Research Statement: Philipp Strack

I am a microeconomic theorist interested in how people behave and interact in dynamic situations. My research explores questions of mechanism design, learning, dynamic non-expected utility models and contests.

Learning and the Timing of Decisions: Consider a customer who chooses between two products. Is she more likely to pick the product which maximizes her utility when she chooses quickly? Fudenberg, Strack & Strzalecki (2016) study the correlation between the timing of decisions and their likelihood of being correct. We find that in a sequential sampling model (Wald, 1947), where the difference between the utilities of the choices is ex-ante unknown, quick choices are on average more likely to be correct. This provides an explanation for the common empirical finding that quick decisions tend to be better in experiments (cf. Swensson, 1972; Luce, 1986; Ratcliff & McKoon, 2008).

Learning under Misspecification: How do economic agents with misspecified beliefs learn? Consider, for example, an agent who is overconfident about her own ability and observes the output of her team. As she overestimates her own productivity, she will be disappointed by the team's output and thus tend to think that her team mates are of lower ability than they truly are. Heidhues, Koszegi & Strack (2016) show that this miss-inference caused by the agent's overconfidence is self-reinforcing and drives her beliefs systematically away from the truth. The ability to learn consequently harms overconfident agents as learning leads them to worse decisions. In Fudenberg, Romanyuk & Strack (2016), we characterize long-run beliefs and actions for general misspecified beliefs under a Binomial prior.

Social Learning: Economic agents often do not only learn from their own experience. A customer could learn about the quality of a product by observing other customers' choices. In Harel, Mossel, Strack & Tamuz (2016), we explore how rational agents learn from the actions of others who face similar decision problems. We show that only a small fraction of the original private information can be learned from actions. This result implies that decentralized information aggregation with rational agents will fail in many contexts and provides a justification for institutions that aggregate information. Heidhues, Rady & Strack (2015) show that communication through cheap talk messages can sometimes incentivize efficient information acquisition and transmission.

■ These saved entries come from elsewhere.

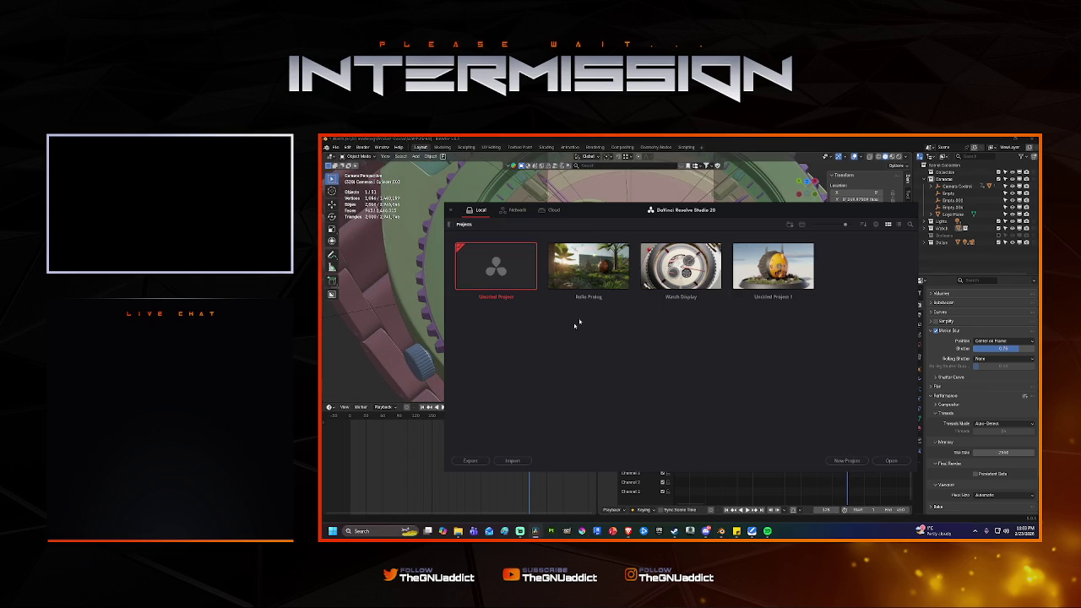
Open the Watch Display project, play from the start, and remove the music clip.
double_click(681, 267)
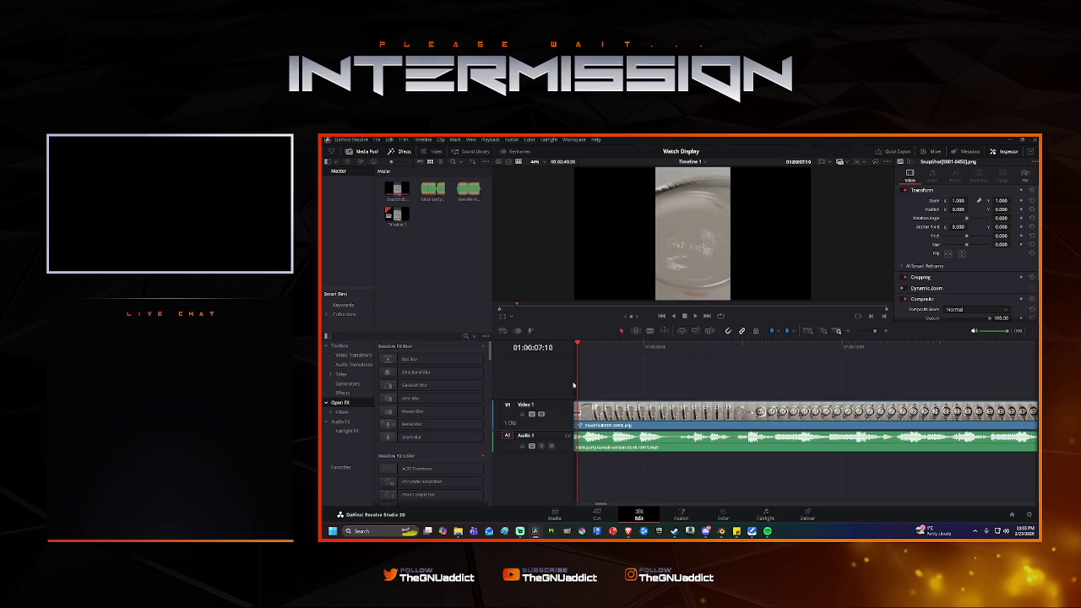
drag(579, 347, 555, 342)
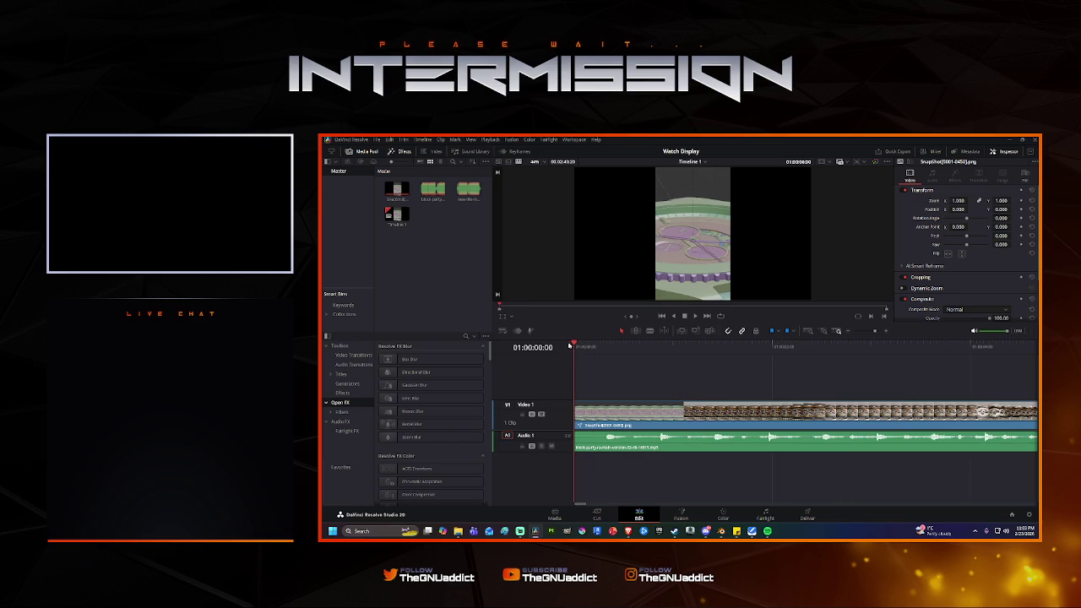
key(space)
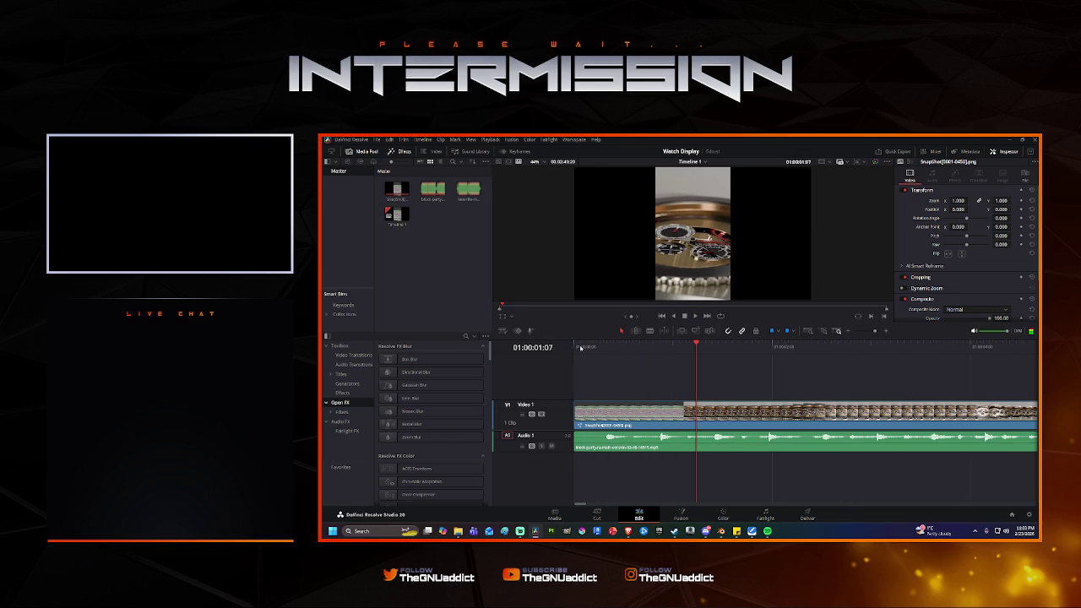
click(732, 441)
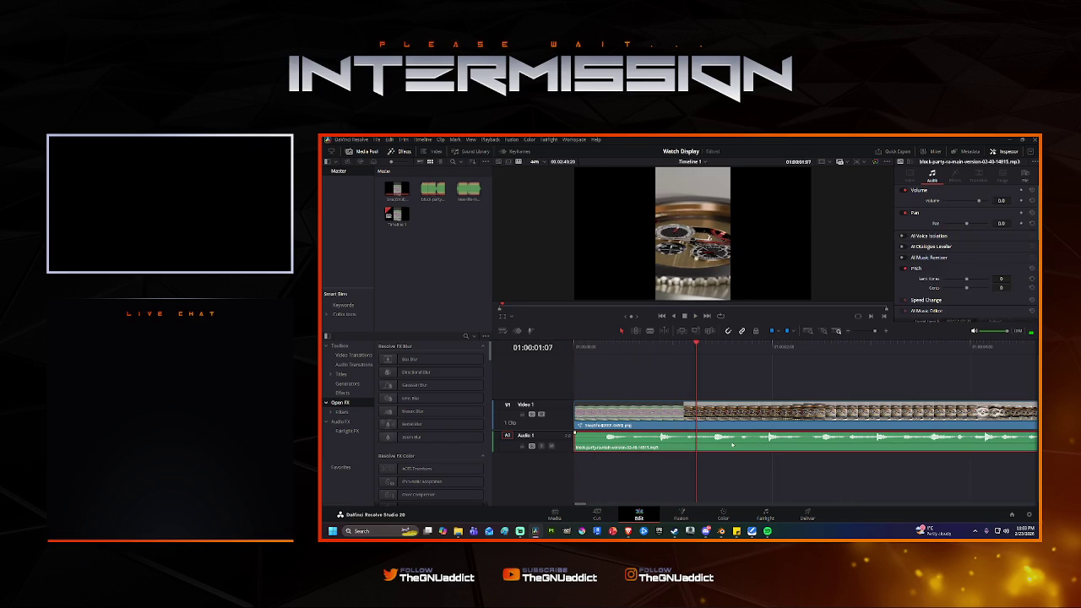
key(Delete)
key(Home)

Mechanism Design: Many contracts - like phone contracts, gym memberships, repeated procurement auctions - govern long-term relationships. The recent literature in dynamic mechanism design studies how to structure such long-term contracts in order to maximize a given objective like social welfare or revenue. In Kruse & Strack (2015, 2016a), we derive optimal contracts for irreversible investment and general optimal stopping problems. In Bergemann & Strack (2015, 2016), we explore optimal contracts for repeated sales and procurement situations. Gershkov, Moldovanu & Strack (2016) derive a revenue maximizing sales mechanism when buyers arrive stochastically and time their purchase strategically. In Strack & Kruse (2016b), we want to analyze under what circumstances local incentive compatibility conditions imply global incentive compatibility in dynamic mechanism design problems. Fu, Immorlica, Lucier & Strack (2015) consider the optimal design of a static auction when the designer does not know the distributions of the bidders' valuations and takes a worst case approach.

Dynamic Behavioral Models: While expected utility (EU) is well understood in a static as well as in a dynamic context, a lot of research on non-EU preferences has focused on static contexts. Ebert & Strack (2015) consider an extension of prospect theory (PT) to the dynamic context. We find that a naive PT decision maker without commitment will never stop gambling, which predicts that she will always go bankrupt in a casino and never sell a stock even if it is profitable to do so immediately. In contrast, Ebert & Strack (2016) show that a sophisticated PT decision maker without commitment will never start gambling, i.e. will behave like an infinitely risk-averse EU agent. Viefers & Strack (2016a,b) explore anticipated regret (Lomes & Sugden, 1982) in a dynamic model both analytically and experimentally. We find that subjects are reluctant to accept an offer below the best past offer and show that this is consistent with the minimization of anticipated regret.

Contests: Many economic situations take the form of a contest. As fund managers' compensation mainly depends on their relative performance, they should behave as if they were competing in a contest. Strack (2016) studies the competition between fund managers in a dynamic financial market model à la Black Scholes. The paper proves that in equilibrium, fund managers use inefficiently risky investment strategies. The more competitive the managed fund market becomes, the larger the resulting welfare loss. As in 2013, 46.3% of US households held investments into managed funds valued at 17.1 trillion US dollars, this excessive risk-taking is clearly relevant for social welfare. Seel & Strack (2013, 2015) develop a novel continuous time contest model where contestants learn about their own performance over time, but not about their competitors' performance, and can dynamically decide when to stop exerting effort. Lang, Seel and Strack (2014) study the role of deadlines in such a dynamic contest model.